0206. Reverse Linked List

Easy | Linked List + Two Pointer | 16 ms (98.94%), 15.4 MB (80.06%)

❓ Problem Statement

Source: LeetCode - Reverse Linked List GitHub: Solution / Performance

Given the head of a singly linked list, reverse the list, and return the reversed list.

✍🏻 Constraints & Example

Constraints:

• The number of nodes in the list is the range [0, 5000].

• -5000 <= Node.val <= 5000

Input: head = [1,2,3,4,5]
Output: [5,4,3,2,1]

Input: head = [1,2]
Output: [2,1]

Input: head = []
Output: []

💡 Ideas

We need two pointers, one for recording the previous node, and the other one for iterating the linked list.

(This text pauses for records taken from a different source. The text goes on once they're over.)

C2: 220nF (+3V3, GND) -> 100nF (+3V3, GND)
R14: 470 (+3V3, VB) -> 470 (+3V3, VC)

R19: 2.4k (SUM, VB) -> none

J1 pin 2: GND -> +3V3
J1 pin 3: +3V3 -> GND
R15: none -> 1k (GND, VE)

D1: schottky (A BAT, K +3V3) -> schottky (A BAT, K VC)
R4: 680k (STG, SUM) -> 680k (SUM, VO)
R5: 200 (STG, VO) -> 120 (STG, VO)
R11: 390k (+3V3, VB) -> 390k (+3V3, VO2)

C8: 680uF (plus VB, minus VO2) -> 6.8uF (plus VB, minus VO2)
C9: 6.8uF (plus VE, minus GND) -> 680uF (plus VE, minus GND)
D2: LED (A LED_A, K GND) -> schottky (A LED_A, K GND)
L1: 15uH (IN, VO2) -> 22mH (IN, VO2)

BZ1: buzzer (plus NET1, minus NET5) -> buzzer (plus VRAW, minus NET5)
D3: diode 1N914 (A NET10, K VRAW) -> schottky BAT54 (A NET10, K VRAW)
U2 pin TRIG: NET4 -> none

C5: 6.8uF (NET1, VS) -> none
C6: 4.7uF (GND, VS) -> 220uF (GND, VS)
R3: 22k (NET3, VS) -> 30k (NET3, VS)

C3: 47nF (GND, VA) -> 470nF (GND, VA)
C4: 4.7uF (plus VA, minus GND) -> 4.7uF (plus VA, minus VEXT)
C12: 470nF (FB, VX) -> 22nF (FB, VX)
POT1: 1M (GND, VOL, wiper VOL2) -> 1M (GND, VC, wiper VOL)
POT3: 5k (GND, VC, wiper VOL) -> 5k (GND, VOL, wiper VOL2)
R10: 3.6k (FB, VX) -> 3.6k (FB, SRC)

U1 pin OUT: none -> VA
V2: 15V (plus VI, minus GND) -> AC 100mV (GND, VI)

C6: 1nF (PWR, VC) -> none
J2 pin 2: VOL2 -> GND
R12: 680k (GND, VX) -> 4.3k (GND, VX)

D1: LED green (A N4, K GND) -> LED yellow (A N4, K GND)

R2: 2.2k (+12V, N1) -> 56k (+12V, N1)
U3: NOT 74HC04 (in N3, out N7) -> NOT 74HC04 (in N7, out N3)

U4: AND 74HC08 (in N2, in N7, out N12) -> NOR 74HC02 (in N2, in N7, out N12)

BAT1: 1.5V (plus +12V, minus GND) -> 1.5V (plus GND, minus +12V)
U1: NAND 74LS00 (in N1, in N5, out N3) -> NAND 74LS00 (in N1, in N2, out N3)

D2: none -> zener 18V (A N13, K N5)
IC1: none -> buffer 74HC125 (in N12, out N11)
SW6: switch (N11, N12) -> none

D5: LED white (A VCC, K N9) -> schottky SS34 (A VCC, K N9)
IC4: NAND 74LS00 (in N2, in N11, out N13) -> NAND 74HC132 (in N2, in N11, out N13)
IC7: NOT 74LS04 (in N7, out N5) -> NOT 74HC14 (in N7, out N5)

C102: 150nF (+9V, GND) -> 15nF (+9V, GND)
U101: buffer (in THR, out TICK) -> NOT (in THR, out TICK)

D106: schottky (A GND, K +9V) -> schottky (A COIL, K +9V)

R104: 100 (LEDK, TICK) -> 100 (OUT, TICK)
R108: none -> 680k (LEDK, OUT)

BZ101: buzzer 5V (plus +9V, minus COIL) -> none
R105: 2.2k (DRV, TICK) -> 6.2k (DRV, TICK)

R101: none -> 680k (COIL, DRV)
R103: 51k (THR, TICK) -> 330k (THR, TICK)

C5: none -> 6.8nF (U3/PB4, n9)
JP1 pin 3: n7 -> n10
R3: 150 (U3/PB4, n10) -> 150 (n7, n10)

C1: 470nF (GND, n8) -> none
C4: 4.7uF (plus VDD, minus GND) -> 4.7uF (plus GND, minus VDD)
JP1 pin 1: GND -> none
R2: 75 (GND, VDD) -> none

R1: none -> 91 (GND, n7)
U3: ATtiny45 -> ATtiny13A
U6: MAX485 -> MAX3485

We reverse the linked list by modifying the current node's next pointer to make it point to the previous node.

🤖 Python3 (Iterative)

class Solution:
    def reverseList(self, head: ListNode) -> ListNode:
        # (base case)
        if not head: return head
        if not head.next: return head
        
        # ==================================================
        #  Linked List                       (Iterative)   =
        # ==================================================
        # time  : O(n)
        # space : O(1)
        
        prev = None
        
        while head:
            # STORE next node for next iteration
            tmp = head.next
            
            # RE-ASSIGN next pointer to prev node
            head.next = prev
            
            # ASSIGN prev node to current node
            prev = head
            
            # MOVE current node to next node
            head = tmp
        
        return prev

🤖 Python3 (Recursive)

class Solution:
    def reverseList(self, head: ListNode) -> ListNode:
        # (base case)
        if not head: return head
        if not head.next: return head
        
        # ==================================================
        #  Linked List                       (Recursive)   =
        # ==================================================
        # time  : O(n)
        # space : O(n)
        #                                             5-4-n
        # 1-2-3-4(head)-5(node)  ➜  1-2-3-4=5  ➜  1-2-3-4-n
        #
        #     5(node)-4-n             5-4-3       5-4-3-n
        # 1-2-3(head)-4-n        ➜  1-2-3=4    ➜  1-2-3-n
        
        node = self.reverseList(head.next)
        
        # recursion will stop at the last element since head.next == None
        head.next.next = head
        head.next = None
        
        return node

🤖 Java

class Solution {
    /**
     * @time  : O(n)
     * @space : O(1)
     */
    
    public ListNode reverseList(ListNode head) {
        if( head == null || head.next == null ) return head;
        
        ListNode prev = null;
        while( head != null ){
            ListNode tmp = head.next;
            head.next = prev;
            prev = head;
            head = tmp;
        }
        return prev;
    }
}